Eppure, rispetto al modello della precettistica delle fonti che ha conferito un preciso ordinamento alla forma del sistema finanziario, l’attuale condotta di fondi di investimento e public company appare quantomai difficilmente sovrapponibile. La maggior parte dei fondi di investimenti arabi sono molto attivi negli investimenti all’estero soprattutto da quando a causa del doppio shock della pandemia e del crollo dei prezzi del petrolio è divenuto necessario ricercare nuove ed alternative prospettive di investimento. Anche se i primi programmi risalgono al 1990, se si guarda in particolare al mercato italiano. Dietro l’ambizioso desiderio di rivalsa, comune a tutti i Paesi arabi, si nasconde però un doppio intrigo geopolitico che si combatte anche a colpi di finanza: da un lato la guerra regionale tra sciiti e sunniti, nonché la lotta per la supremazia politica nel Golfo tra EAU, Qatar, Arabia Saudita, dall’altro la diffusione e penetrazione in Europa, nel ventre molle dell’Occidente, del verbo islamico mediante il finanziamento a comunità locali, imam radicali e associazioni per la costruzione di moschee e centri di ricerca. Un secondo Medioevo che per gli Arabi rappresenta il periodo di magnificenza e di massimo splendore, trascorso il quale la storia li ha condannati all’oblio. Non è un caso che dietro la maggior parte delle entità e società di investimento si nascondano i governi nazionali che utilizzano strumenti e mezzi della dinamica economica per dare esecuzione alle direttive ed agli interessi strategici dei rispettivi Stati.

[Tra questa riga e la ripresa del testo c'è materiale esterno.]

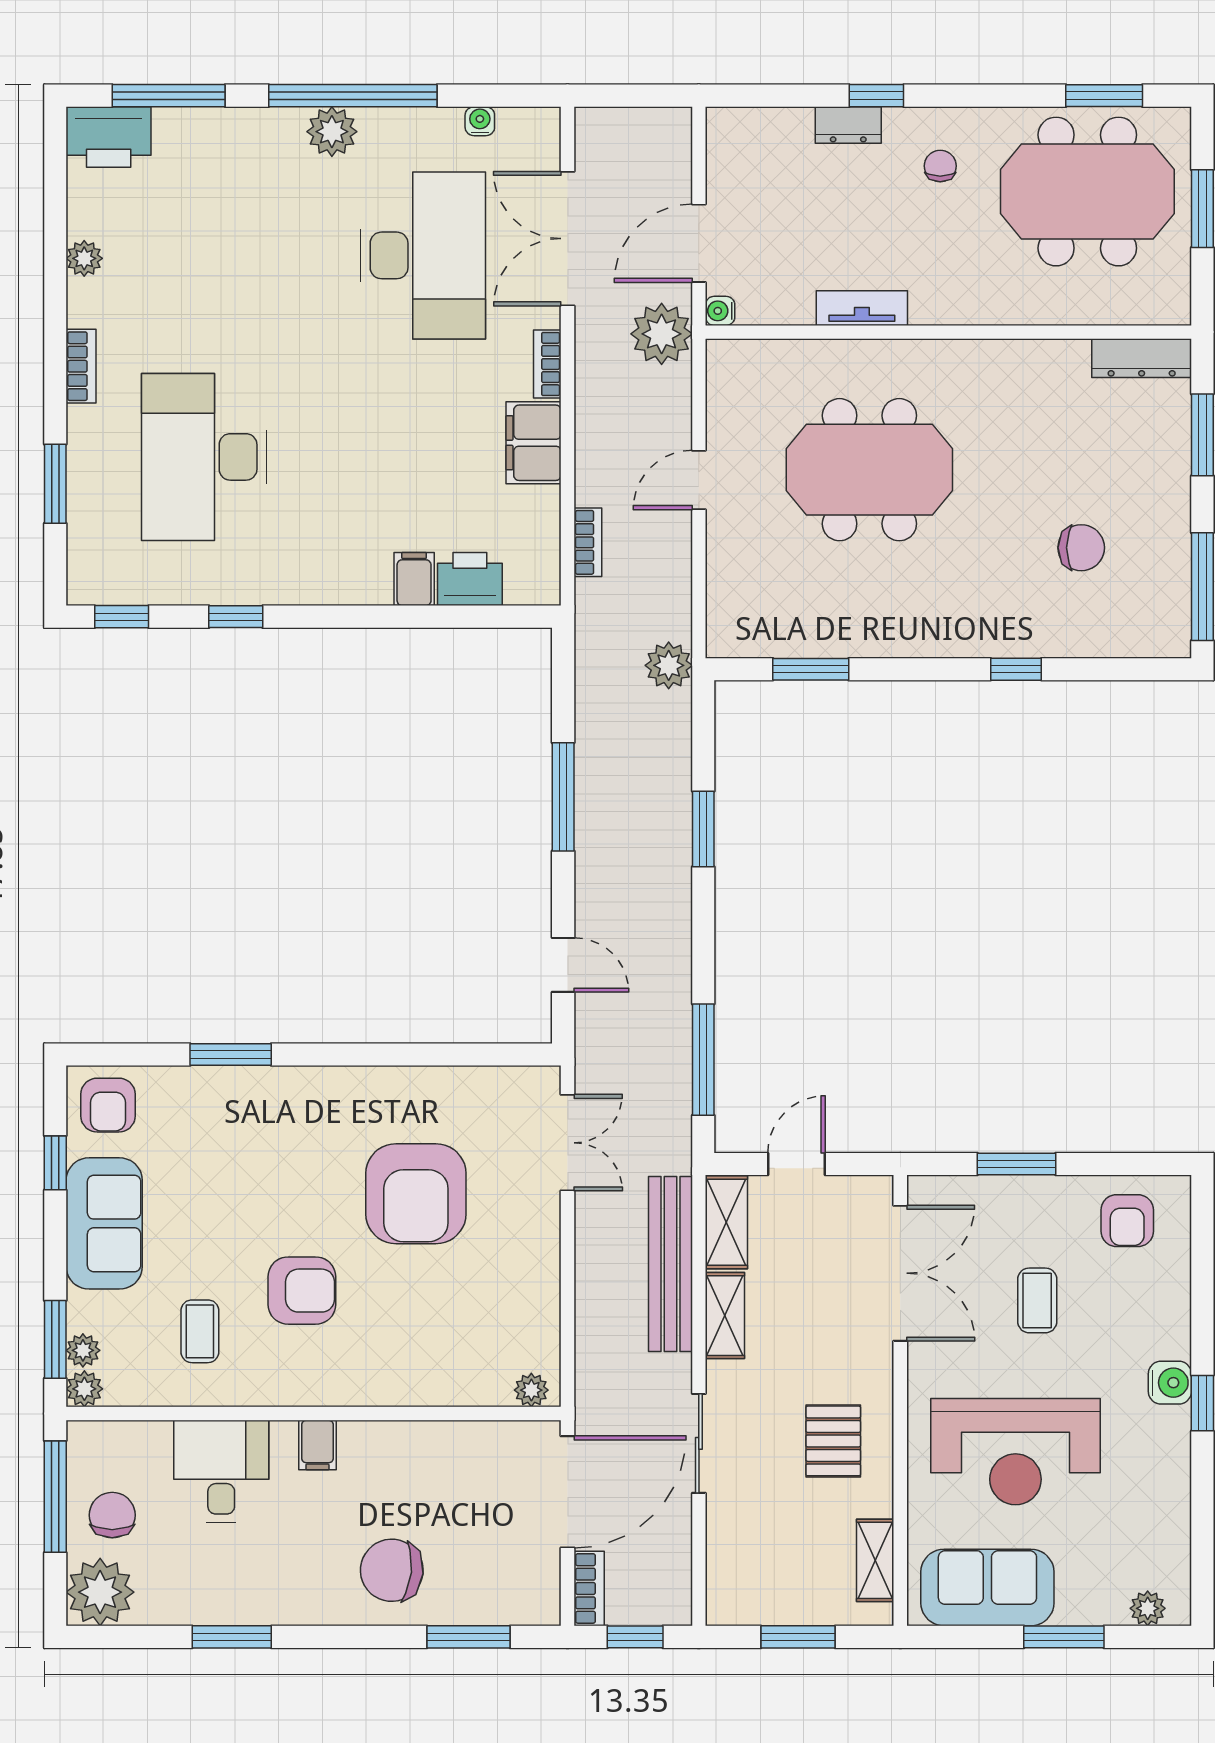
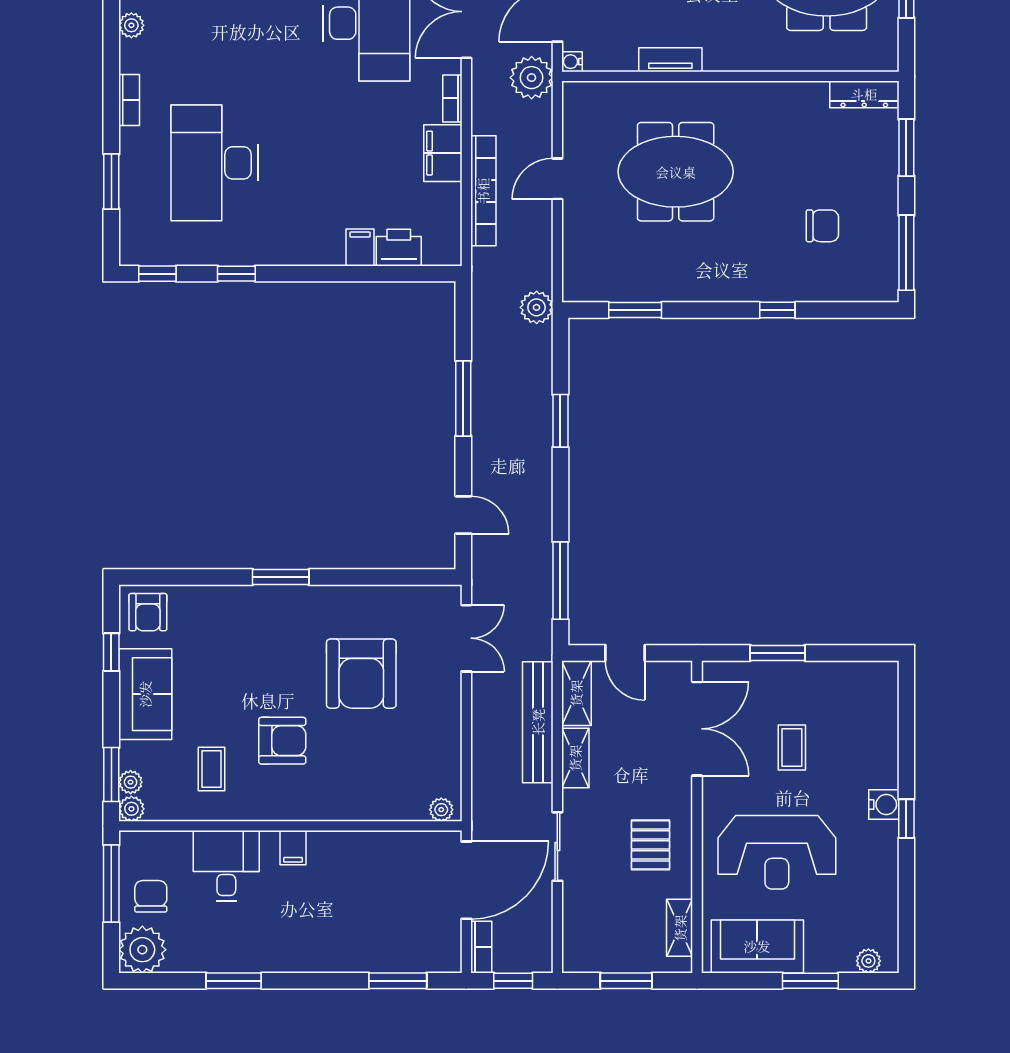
bookcase: (588, 542) -> (483, 191), width x2.31, depth x1.31
window: (231, 1055) -> (281, 577), moved
door: (796, 1164) -> (625, 653), swing flipped
armchair: (1127, 1221) -> (854, 692), removed
chair: (392, 1570) -> (345, 935), removed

Le necessità politiche che si nascondono dietro l’agire finanziario islamico destano grandi problemi di affidabilità. Una corposa scuola di pensiero non esita a definire le banche o istituzioni finanziarie mediorientali come forze di un Islam “politicizzato” che, nella pura tradizione “huntigtoniana”, altro non desidera che non di scontrarsi con l’altro modello, quello occidentale, democratico e ipercapitalista. L’Islam radicale, in particolare, è letto come un nuovo tentativo di globalizzazione dal versante opposto a quello occidentale. E lo strumento finanziario non sarebbe che un mezzo per procurare consenso al suo modello, benefattore di un Occidente in crisi.